If ever I came nearer to abject cowardice, I do not recall the instance; and yet it was not that I was afraid to die, for I had long since given myself up as lost — a few days of Caspak must impress anyone with the utter nothingness of life. The waters, the land, the air teem with it, and always it is being devoured by some other form of life. Life is the cheapest thing in Caspak, as it is the cheapest thing on earth and, doubtless, the cheapest cosmic production. No, I was not afraid to die; in fact, I prayed for death, that I might be relieved of the frightfulness of the interval of life which remained to me — the waiting, the awful waiting, for that fearsome beast to reach me and to strike.

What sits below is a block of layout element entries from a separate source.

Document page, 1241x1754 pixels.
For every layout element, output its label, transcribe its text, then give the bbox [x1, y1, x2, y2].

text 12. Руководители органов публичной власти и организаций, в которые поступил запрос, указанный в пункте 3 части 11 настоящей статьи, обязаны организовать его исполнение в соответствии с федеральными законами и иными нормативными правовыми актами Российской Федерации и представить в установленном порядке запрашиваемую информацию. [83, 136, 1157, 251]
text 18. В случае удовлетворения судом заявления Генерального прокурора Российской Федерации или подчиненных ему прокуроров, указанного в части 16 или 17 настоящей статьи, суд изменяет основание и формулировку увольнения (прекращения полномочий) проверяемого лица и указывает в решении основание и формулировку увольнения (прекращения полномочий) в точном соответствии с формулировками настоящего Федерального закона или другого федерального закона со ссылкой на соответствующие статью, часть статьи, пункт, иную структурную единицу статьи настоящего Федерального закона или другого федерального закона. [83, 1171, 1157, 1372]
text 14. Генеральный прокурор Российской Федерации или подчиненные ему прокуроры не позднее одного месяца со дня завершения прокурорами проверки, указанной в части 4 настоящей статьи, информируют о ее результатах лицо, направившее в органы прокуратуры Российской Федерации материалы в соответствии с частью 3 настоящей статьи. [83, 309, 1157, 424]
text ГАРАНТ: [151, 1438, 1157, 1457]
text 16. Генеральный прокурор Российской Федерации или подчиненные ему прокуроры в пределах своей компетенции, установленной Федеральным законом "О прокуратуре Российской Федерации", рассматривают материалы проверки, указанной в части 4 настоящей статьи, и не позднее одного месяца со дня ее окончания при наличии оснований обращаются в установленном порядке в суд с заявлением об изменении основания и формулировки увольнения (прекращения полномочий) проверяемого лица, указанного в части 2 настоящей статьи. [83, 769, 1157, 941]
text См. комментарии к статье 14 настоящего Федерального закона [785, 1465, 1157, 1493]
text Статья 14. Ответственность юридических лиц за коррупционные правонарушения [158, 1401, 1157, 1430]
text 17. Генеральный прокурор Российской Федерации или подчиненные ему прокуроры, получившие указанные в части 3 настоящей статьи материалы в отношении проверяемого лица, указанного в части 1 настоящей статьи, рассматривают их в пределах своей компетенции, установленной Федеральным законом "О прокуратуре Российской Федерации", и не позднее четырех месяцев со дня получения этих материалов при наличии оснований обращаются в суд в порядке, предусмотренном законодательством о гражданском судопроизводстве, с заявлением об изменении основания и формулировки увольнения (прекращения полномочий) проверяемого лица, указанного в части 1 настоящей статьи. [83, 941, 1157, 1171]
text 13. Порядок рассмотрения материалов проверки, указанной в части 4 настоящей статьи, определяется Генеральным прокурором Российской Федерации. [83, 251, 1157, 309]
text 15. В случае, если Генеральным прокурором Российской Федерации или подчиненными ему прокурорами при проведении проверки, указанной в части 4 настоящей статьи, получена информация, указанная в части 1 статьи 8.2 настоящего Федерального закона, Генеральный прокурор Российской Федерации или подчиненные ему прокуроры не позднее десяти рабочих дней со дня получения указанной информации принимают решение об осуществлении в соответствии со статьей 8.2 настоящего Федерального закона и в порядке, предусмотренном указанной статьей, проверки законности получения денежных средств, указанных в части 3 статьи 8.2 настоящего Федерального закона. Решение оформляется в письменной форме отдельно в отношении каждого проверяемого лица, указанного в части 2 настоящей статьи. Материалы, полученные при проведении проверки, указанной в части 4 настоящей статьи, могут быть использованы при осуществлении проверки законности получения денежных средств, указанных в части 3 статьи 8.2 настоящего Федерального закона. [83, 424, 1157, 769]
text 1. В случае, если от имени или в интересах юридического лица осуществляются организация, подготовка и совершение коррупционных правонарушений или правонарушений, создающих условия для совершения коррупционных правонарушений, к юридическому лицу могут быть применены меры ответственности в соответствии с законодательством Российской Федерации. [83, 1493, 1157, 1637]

  Presently it was so close that I could hear its breathing, and then it touched me and leaped quickly back as though it had come upon me unexpectedly. For long moments no sound broke the sepulchral silence of the cave. Then I heard a movement on the part of the creature near me, and again it touched me, and I felt something like a hairless hand pass over my face and down until it touched the collar of my flannel shirt. And then, subdued, but filled with pent emotion, a voice cried: “Tom!”

  I think I nearly fainted, so great was the reaction. “Ajor!” I managed to say. “Ajor, my girl, can it be you?”

  “Oh, Tom!” she cried again in a trembly little voice and flung herself upon me, sobbing softly. I had not known that Ajor could cry.

  As she cut away my bonds, she told me that from the entrance to our cave she had seen the Band-lu coming out of the forest with me, and she had followed until they took me into the cave, which she had seen was upon the opposite side of the cliff in which ours was located; and then, knowing that she could do nothing for me until after the Band-lu slept, she had hastened to return to our cave. With difficulty she had reached it, after having been stalked by a cave- lion and almost seized. I trembled at the risk she had run.